Sebuah sorotan tajam dilontarkan oleh anggota Asosiasi Pengacara Syari'ah Indonesia, M. Afif Kurniawan, mengenai praktik pengacara elite yang terlibat dalam skandal suap besar-besaran di kasus korupsi ekspor CPO. Para pengacara ini dituduh menggunakan keahlian hukum mereka untuk merugikan negara demi keuntungan pribadi. Selain itu, gaya hidup mewah mereka menjadi perhatian publik, sementara rakyat kebanyakan berjuang dengan krisis ekonomi.
Dua nama besar, Marcella Santoso dan Ariyanto Bakri, menjadi pusat perhatian setelah ditahan oleh kejaksaan atas tuduhan membayar hakim untuk memperoleh vonis sesuai keinginan klien mereka. Kerugian negara akibat praktik korupsi dalam industri sawit mencapai Rp17,7 triliun, namun alih-alih bertindak adil, para pengacara ini justru mencari jalan pintas ilegal.
Melalui pandangan Afif, pengacara seharusnya menjadi pelopor keadilan dan bukan simbol ketidakadilan.

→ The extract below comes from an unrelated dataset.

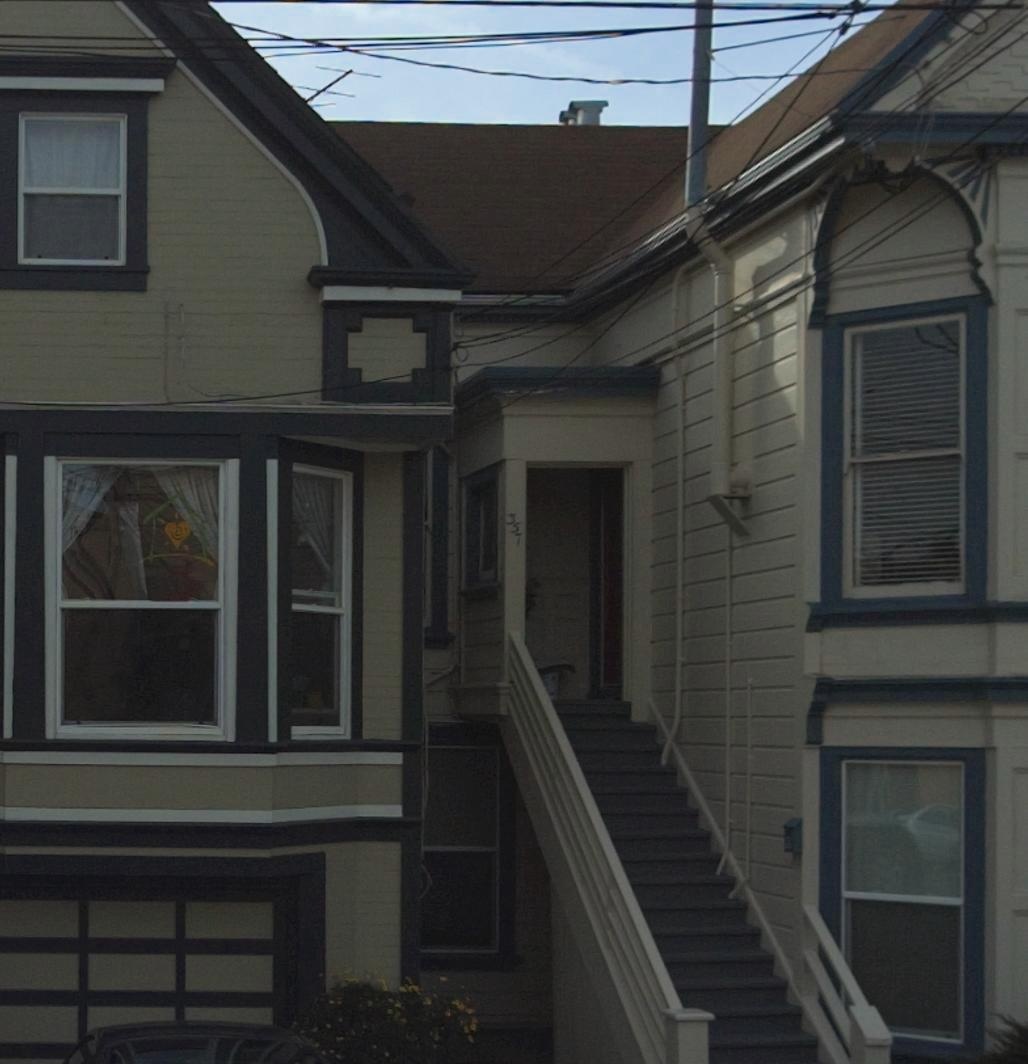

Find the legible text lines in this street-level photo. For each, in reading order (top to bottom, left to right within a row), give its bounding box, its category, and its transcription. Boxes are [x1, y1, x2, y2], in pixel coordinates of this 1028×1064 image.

Namun, realitas menunjukkan bahwa segelintir pengacara elite telah menyalahgunakan posisi mereka untuk mendapatkan keuntungan finansial secara tidak etis. Gaya hidup mewah mereka menjadi bukti nyata dari bagaimana sistem hukum bisa dimanfaatkan sebagai alat untuk menciptakan ketimpangan sosial.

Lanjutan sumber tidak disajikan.